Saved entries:
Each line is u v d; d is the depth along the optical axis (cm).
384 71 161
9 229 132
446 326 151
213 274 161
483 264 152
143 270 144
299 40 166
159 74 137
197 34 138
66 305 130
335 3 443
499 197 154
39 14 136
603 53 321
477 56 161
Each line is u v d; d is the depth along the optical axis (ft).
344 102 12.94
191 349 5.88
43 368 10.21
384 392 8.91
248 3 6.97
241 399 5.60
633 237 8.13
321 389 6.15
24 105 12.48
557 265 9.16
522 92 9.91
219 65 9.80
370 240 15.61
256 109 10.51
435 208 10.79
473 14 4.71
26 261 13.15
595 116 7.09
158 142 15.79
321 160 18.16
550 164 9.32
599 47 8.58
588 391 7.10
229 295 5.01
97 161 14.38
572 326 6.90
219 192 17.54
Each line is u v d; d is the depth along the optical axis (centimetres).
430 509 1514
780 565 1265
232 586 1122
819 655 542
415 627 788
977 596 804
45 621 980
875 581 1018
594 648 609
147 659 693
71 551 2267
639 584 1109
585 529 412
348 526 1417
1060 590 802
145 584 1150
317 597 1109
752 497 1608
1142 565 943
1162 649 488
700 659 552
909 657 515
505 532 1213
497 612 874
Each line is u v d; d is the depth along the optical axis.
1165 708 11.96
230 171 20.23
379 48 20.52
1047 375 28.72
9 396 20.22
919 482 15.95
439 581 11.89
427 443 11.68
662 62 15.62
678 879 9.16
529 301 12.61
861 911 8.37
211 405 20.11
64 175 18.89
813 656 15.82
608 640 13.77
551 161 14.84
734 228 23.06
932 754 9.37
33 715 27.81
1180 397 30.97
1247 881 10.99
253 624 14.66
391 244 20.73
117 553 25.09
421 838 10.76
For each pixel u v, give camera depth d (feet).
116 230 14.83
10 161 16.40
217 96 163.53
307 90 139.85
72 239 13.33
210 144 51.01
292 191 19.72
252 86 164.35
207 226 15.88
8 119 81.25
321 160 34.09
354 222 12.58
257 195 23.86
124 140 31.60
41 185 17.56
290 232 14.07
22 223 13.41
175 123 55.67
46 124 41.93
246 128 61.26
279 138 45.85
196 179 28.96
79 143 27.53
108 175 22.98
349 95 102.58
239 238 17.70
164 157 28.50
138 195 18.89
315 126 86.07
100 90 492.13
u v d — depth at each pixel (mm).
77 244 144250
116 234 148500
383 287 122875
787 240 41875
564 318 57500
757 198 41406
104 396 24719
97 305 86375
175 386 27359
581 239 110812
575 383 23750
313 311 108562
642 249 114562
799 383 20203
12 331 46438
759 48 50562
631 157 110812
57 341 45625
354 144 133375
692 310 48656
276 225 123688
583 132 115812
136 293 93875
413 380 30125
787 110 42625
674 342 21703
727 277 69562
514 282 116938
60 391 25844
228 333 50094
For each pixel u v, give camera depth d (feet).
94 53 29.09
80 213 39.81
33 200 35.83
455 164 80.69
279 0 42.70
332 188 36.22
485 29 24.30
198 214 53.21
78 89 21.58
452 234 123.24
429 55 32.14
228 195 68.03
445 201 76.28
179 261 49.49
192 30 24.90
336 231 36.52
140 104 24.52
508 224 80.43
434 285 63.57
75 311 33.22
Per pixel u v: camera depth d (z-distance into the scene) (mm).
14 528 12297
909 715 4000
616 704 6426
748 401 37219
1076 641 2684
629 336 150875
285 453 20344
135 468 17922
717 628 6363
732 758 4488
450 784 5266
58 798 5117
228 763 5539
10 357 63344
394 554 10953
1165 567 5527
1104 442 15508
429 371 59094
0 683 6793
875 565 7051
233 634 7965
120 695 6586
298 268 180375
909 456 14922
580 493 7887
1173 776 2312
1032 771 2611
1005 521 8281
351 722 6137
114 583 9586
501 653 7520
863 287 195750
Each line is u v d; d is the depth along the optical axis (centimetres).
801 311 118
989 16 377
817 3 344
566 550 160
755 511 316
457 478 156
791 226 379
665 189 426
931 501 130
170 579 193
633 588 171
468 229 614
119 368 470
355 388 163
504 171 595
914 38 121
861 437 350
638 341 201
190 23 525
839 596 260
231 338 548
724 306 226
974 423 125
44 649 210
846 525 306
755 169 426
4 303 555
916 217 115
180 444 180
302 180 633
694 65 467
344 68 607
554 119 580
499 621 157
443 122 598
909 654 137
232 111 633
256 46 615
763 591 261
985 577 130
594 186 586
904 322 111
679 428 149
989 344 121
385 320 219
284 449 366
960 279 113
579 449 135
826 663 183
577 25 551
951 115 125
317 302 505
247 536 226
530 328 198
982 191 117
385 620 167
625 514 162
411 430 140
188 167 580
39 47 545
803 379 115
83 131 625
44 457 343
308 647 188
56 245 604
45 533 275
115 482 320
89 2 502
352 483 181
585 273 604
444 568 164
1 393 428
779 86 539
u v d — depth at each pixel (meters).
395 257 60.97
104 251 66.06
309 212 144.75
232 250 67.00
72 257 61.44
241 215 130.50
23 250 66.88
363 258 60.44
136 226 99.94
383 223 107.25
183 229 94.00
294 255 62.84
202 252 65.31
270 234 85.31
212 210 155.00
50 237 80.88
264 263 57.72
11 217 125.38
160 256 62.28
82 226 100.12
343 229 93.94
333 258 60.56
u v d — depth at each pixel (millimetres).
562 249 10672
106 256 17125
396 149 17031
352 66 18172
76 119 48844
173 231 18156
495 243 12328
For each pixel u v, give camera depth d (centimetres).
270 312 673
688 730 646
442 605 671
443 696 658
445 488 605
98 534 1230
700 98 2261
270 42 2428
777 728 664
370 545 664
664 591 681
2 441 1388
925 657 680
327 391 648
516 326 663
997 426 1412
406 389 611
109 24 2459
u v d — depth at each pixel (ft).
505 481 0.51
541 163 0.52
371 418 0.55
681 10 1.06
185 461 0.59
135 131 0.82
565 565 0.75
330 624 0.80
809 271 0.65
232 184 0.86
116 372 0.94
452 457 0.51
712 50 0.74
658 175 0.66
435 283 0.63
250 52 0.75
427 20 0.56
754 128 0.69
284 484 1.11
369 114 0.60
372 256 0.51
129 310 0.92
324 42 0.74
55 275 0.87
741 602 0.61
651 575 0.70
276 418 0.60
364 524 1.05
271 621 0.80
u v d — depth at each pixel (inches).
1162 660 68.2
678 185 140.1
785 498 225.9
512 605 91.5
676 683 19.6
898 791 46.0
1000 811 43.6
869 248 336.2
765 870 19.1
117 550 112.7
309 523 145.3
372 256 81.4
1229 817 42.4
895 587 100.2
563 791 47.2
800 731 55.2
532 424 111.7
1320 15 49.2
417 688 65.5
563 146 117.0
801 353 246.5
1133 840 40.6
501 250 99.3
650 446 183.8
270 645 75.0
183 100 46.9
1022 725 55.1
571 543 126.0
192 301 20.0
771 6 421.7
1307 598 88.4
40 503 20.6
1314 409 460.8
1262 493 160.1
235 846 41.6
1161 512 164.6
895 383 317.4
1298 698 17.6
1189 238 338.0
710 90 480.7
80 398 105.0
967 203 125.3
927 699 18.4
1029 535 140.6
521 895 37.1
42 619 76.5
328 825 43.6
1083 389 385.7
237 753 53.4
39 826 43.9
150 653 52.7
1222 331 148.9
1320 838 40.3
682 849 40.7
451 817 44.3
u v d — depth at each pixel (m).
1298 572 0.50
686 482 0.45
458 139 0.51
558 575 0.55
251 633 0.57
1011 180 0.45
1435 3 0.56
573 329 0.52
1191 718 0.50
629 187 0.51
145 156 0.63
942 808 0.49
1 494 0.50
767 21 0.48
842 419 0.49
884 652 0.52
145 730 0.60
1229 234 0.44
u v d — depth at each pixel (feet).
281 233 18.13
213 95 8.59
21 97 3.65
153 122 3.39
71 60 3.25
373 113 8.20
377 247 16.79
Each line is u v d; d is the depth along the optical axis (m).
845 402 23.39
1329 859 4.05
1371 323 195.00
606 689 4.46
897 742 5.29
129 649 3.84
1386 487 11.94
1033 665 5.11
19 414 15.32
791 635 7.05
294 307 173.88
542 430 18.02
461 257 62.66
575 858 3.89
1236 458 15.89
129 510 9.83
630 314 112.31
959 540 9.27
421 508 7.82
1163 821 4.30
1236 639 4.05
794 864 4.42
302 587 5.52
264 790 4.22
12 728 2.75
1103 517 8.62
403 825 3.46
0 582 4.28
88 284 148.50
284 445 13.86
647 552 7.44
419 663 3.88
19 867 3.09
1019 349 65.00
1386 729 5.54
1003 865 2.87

What you are asked to do: Answer only with the count of lines in the records that include the string "camera".

Answer below: 4